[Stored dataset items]
☆ ☆ ☆
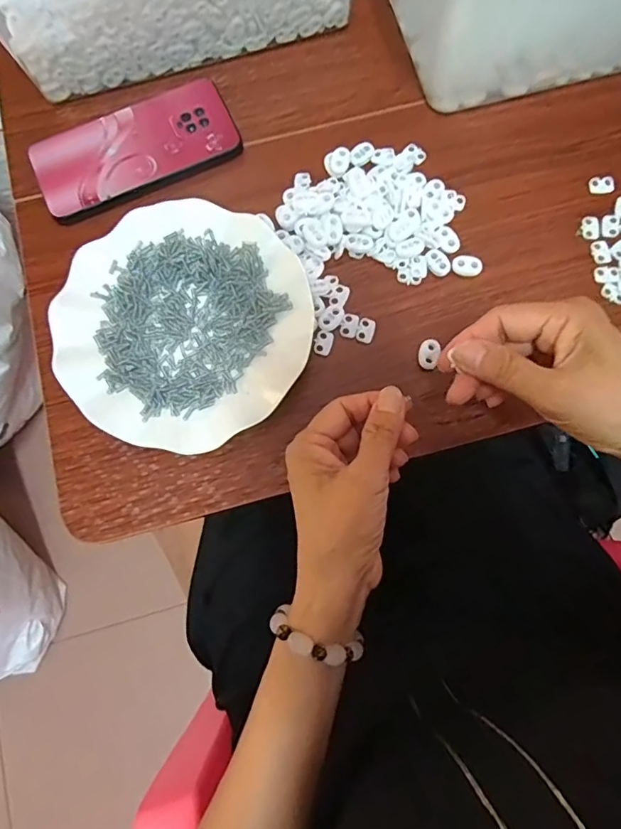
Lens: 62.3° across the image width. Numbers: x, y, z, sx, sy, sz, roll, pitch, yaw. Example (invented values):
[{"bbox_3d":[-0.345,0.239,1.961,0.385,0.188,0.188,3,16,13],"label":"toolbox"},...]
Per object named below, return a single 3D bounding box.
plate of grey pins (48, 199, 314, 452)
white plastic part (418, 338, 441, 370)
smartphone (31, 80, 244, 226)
[{"bbox_3d":[-0.093,-0.069,0.378,0.180,0.018,0.177,0,79,1],"label":"plate of grey pins"},{"bbox_3d":[0.088,-0.045,0.380,0.014,0.004,0.023,13,79,3],"label":"white plastic part"},{"bbox_3d":[-0.143,-0.217,0.421,0.161,0.009,0.082,-28,80,-5],"label":"smartphone"}]

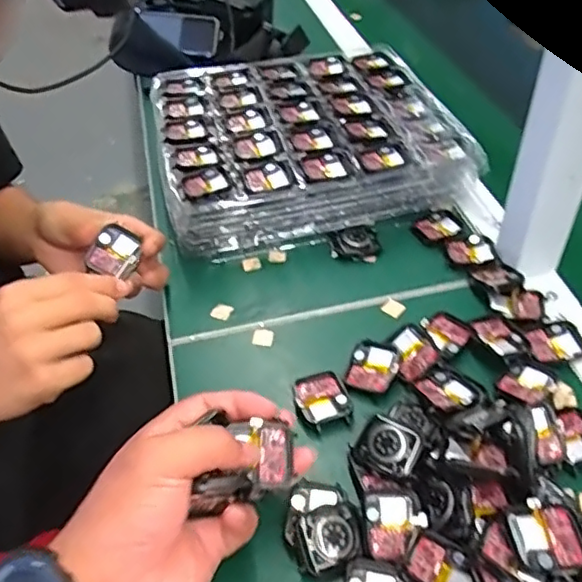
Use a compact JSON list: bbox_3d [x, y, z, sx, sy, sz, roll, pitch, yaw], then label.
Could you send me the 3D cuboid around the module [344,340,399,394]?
[{"bbox_3d":[0.062,0.055,0.455,0.035,0.006,0.042,15,47,18],"label":"module"}]

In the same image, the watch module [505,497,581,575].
[{"bbox_3d":[0.145,0.136,0.341,0.040,0.010,0.036,-7,44,-4],"label":"watch module"}]

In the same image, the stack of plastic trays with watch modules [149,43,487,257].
[{"bbox_3d":[0.010,-0.157,0.652,0.289,0.086,0.261,-10,43,-7],"label":"stack of plastic trays with watch modules"}]

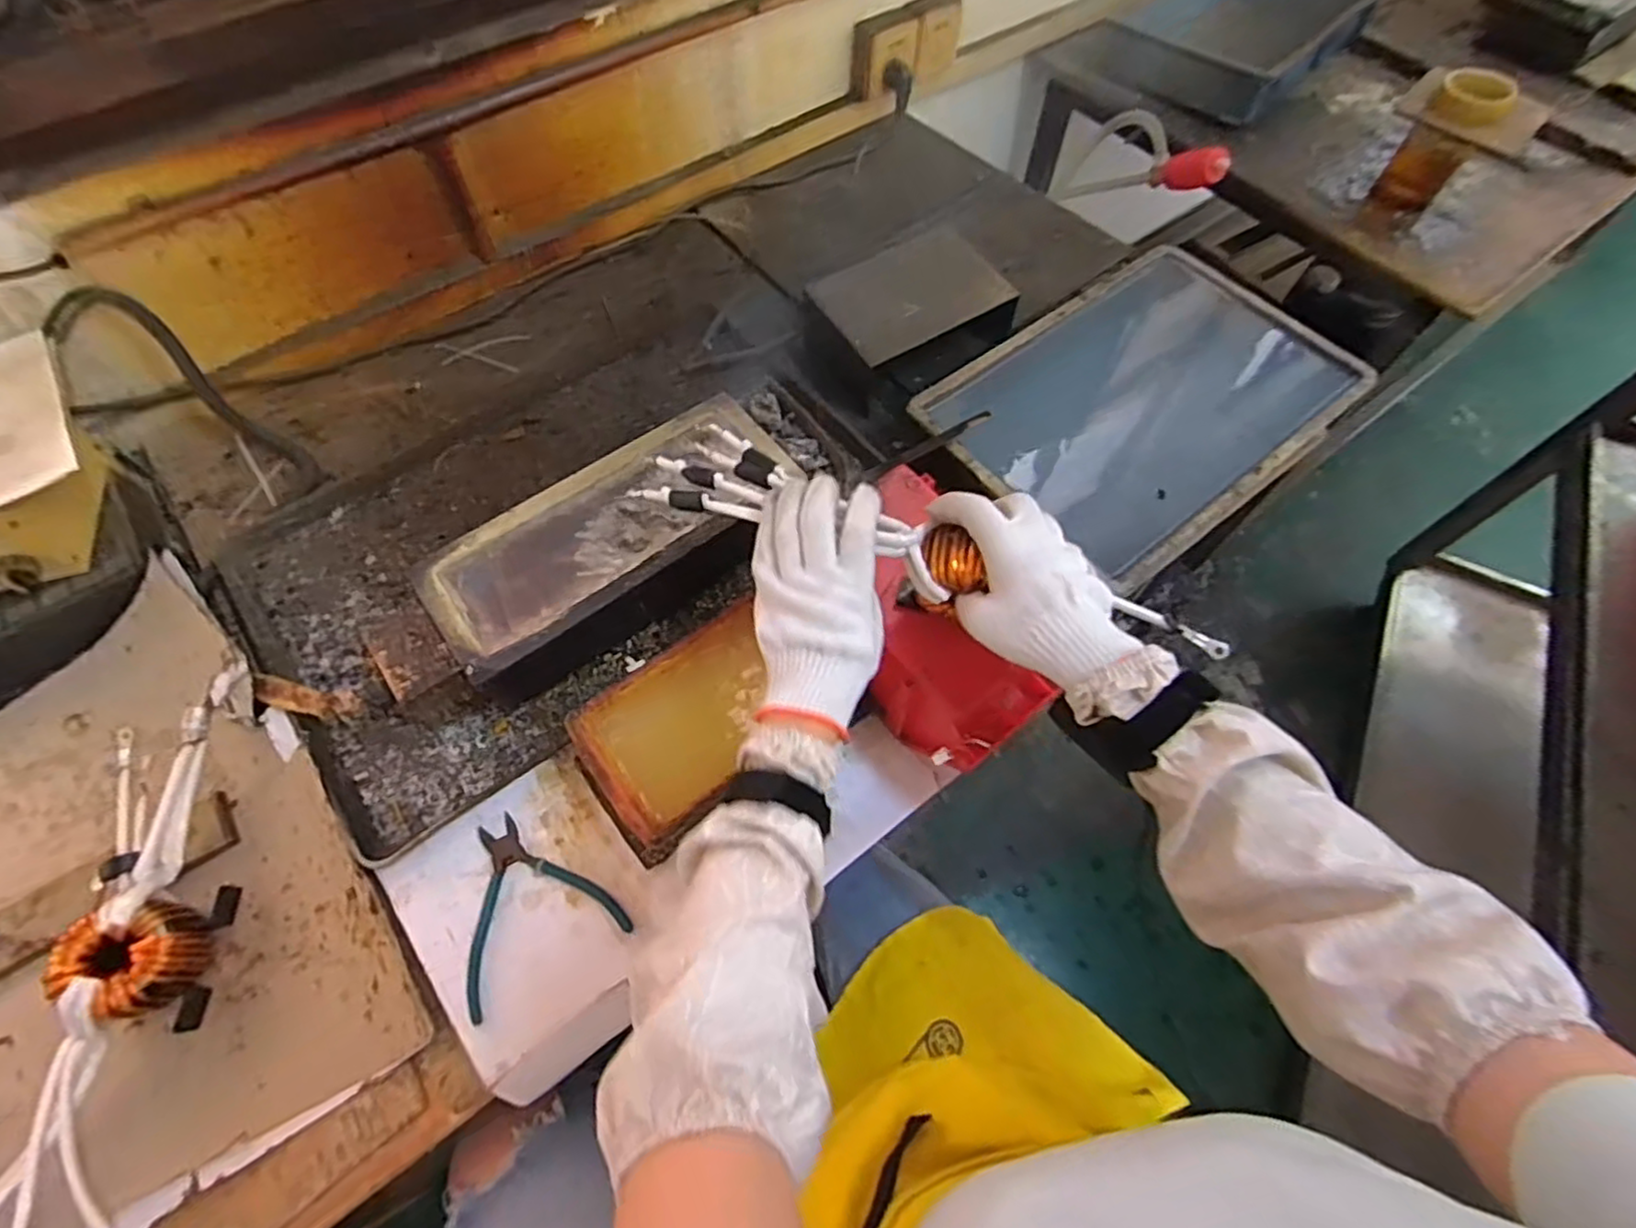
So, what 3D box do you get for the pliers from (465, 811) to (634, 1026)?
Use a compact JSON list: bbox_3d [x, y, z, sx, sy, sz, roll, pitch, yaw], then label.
☆ ☆ ☆
- _WORK INSTRUCTIONS_
May I have exactly the lines from the one containing "So, what 3D" through the last line of the data, both included?

- _RESPONSE AREA_
So, what 3D box do you get for the pliers from (465, 811) to (634, 1026)?
Use a compact JSON list: bbox_3d [x, y, z, sx, sy, sz, roll, pitch, yaw], then label.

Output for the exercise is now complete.